Paul Revere’s famous ride: every schoolchild learns of it. But who sent Revere to warn the British were coming?
An outspoken Patriot, he wrote, “When the prize is liberty, who shun the warfare?”
Counties in 14 states bear his name. We are familiar with names like John Hancock and Sam Adams, but in his time this man was far more celebrated than they were. For ten years after his death, more towns and streets were named for him than George Washington.
This man was Joseph Warren.
For years, Warren had been one of the most outspoken critics of British abuses and the denial of Colonial liberties.
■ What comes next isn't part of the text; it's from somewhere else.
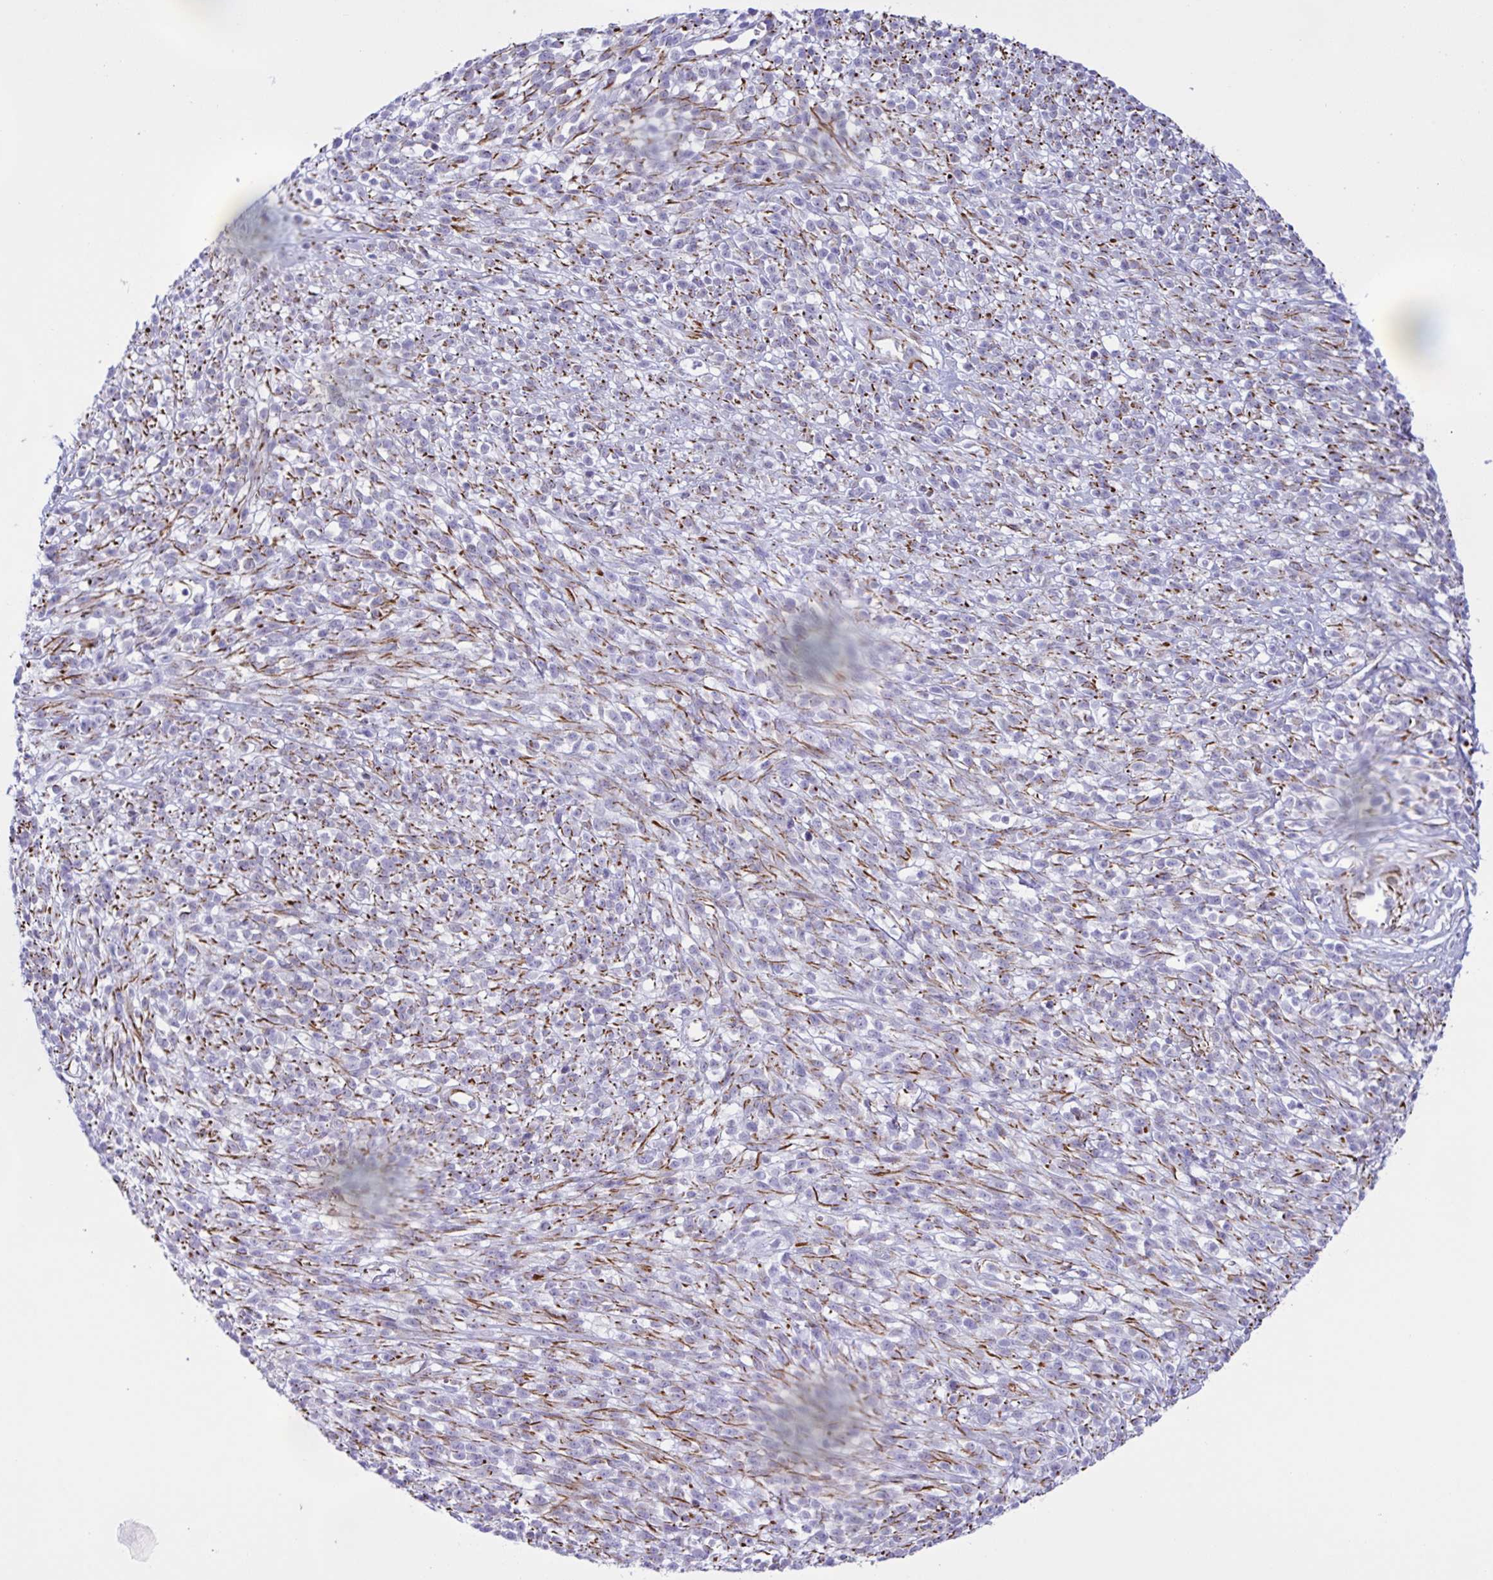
{"staining": {"intensity": "negative", "quantity": "none", "location": "none"}, "tissue": "melanoma", "cell_type": "Tumor cells", "image_type": "cancer", "snomed": [{"axis": "morphology", "description": "Malignant melanoma, NOS"}, {"axis": "topography", "description": "Skin"}, {"axis": "topography", "description": "Skin of trunk"}], "caption": "The immunohistochemistry histopathology image has no significant positivity in tumor cells of melanoma tissue. (DAB (3,3'-diaminobenzidine) immunohistochemistry visualized using brightfield microscopy, high magnification).", "gene": "SMAD5", "patient": {"sex": "male", "age": 74}}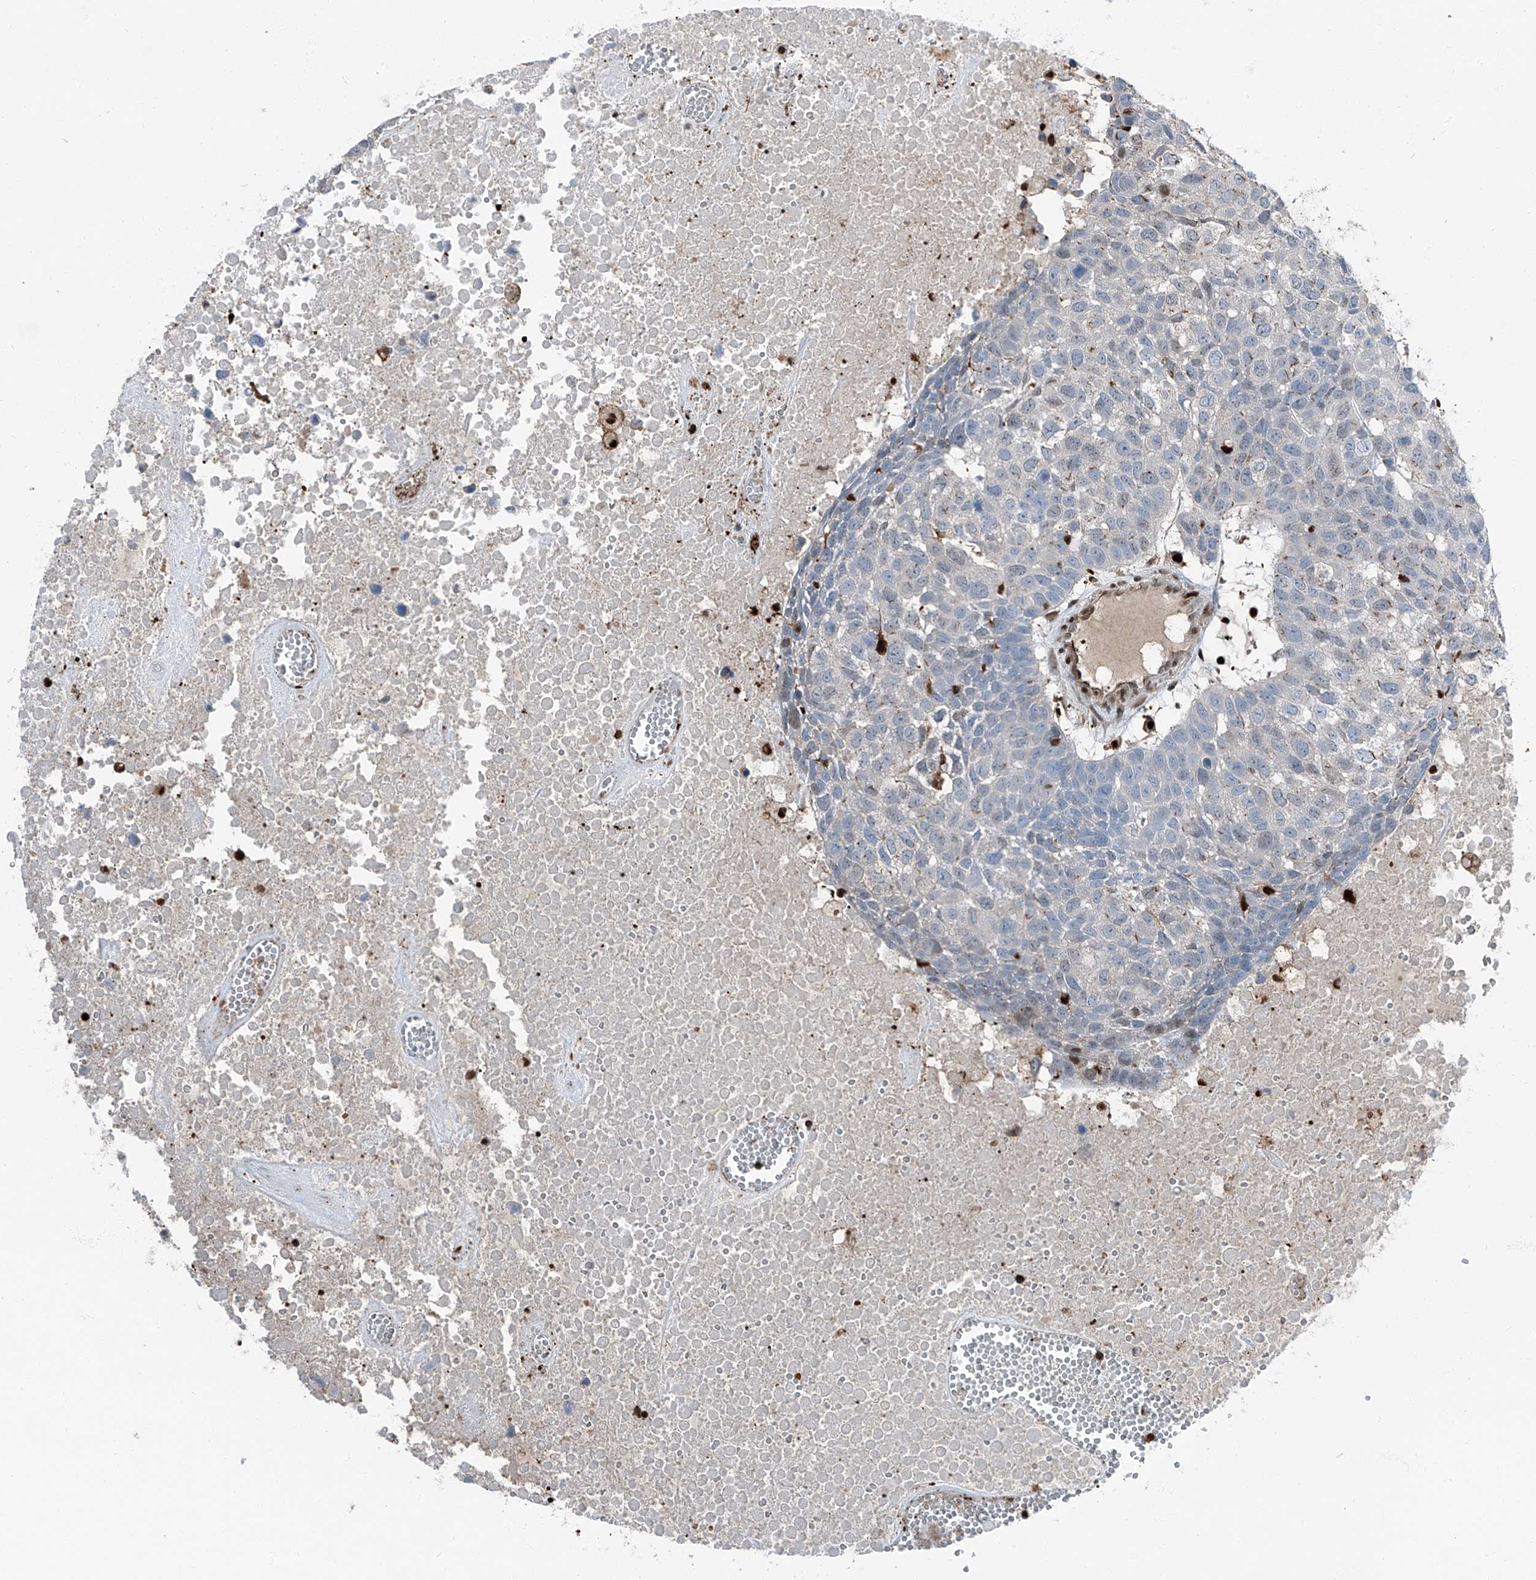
{"staining": {"intensity": "negative", "quantity": "none", "location": "none"}, "tissue": "head and neck cancer", "cell_type": "Tumor cells", "image_type": "cancer", "snomed": [{"axis": "morphology", "description": "Squamous cell carcinoma, NOS"}, {"axis": "topography", "description": "Head-Neck"}], "caption": "The image shows no staining of tumor cells in squamous cell carcinoma (head and neck).", "gene": "PSMB10", "patient": {"sex": "male", "age": 66}}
He wrote, made persuasive speeches, and had a leading role in struggle for freedom.
Days before the Battle of Bunker Hill, Warren was commissioned a Major General in the Massachusetts militia. But he insisted on fighting as a private, making sure he was in the middle of the heaviest fighting.
When the Patriots’ ammunition was exhausted, Warren stayed to give other militiamen time to escape during the final British assault. He died defending the earthworks.
You may not know his name, but it is likely you have seen a painting depicting his death in battle.
John Trumbull also fought at Bunker Hill. After the war, Trumbull immortalized the moment of Warren’s death in a piece of art that is still famous today. You see it above, the Patriot dying beneath the famous Continental Flag of Liberty.